BEGIN INPUT DATA

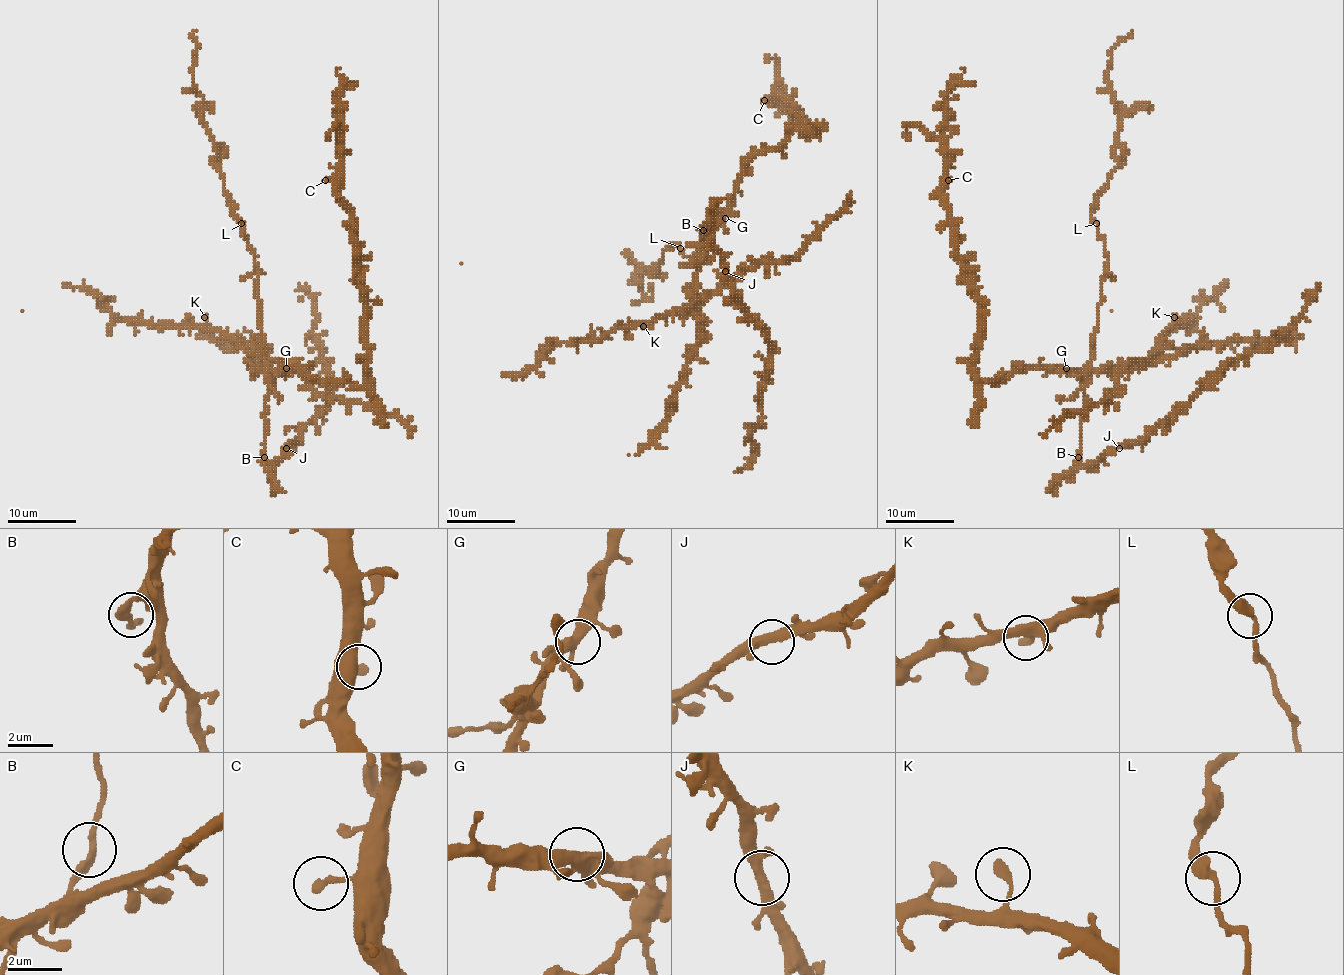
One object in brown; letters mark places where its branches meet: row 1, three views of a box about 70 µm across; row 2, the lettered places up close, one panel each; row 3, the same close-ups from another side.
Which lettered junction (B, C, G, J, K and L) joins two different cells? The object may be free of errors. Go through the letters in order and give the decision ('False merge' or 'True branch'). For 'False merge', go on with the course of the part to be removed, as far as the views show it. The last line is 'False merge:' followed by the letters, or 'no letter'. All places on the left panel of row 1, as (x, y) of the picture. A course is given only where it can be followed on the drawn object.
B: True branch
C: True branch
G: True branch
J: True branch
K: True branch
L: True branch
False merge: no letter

END INPUT DATA
BEGIN INPUT DATA

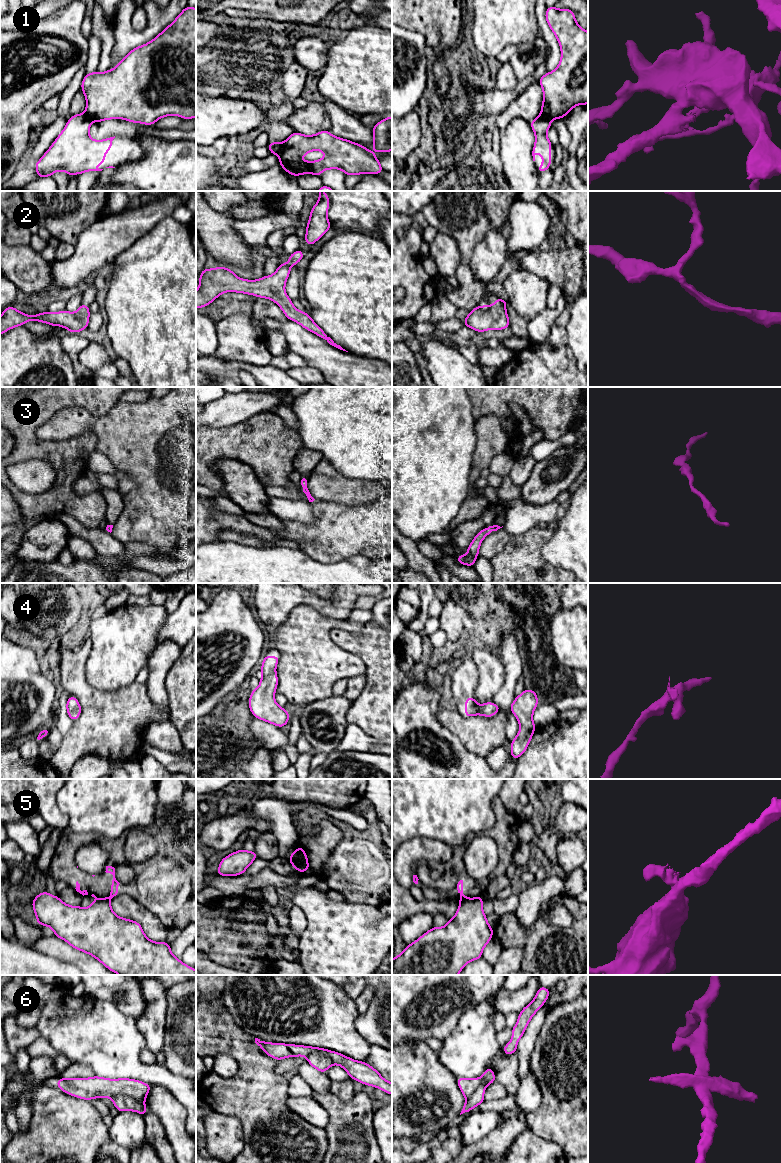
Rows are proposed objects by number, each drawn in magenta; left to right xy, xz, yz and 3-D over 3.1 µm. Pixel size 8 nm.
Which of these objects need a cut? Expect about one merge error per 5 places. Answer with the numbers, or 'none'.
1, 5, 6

END INPUT DATA

WORK TASK ▸ Copy every line above in which the string "each" shows up.

WRITTEN SOLUTION ▸
One object in brown; letters mark places where its branches meet: row 1, three views of a box about 70 µm across; row 2, the lettered places up close, one panel each; row 3, the same close-ups from another side.
Rows are proposed objects by number, each drawn in magenta; left to right xy, xz, yz and 3-D over 3.1 µm. Pixel size 8 nm.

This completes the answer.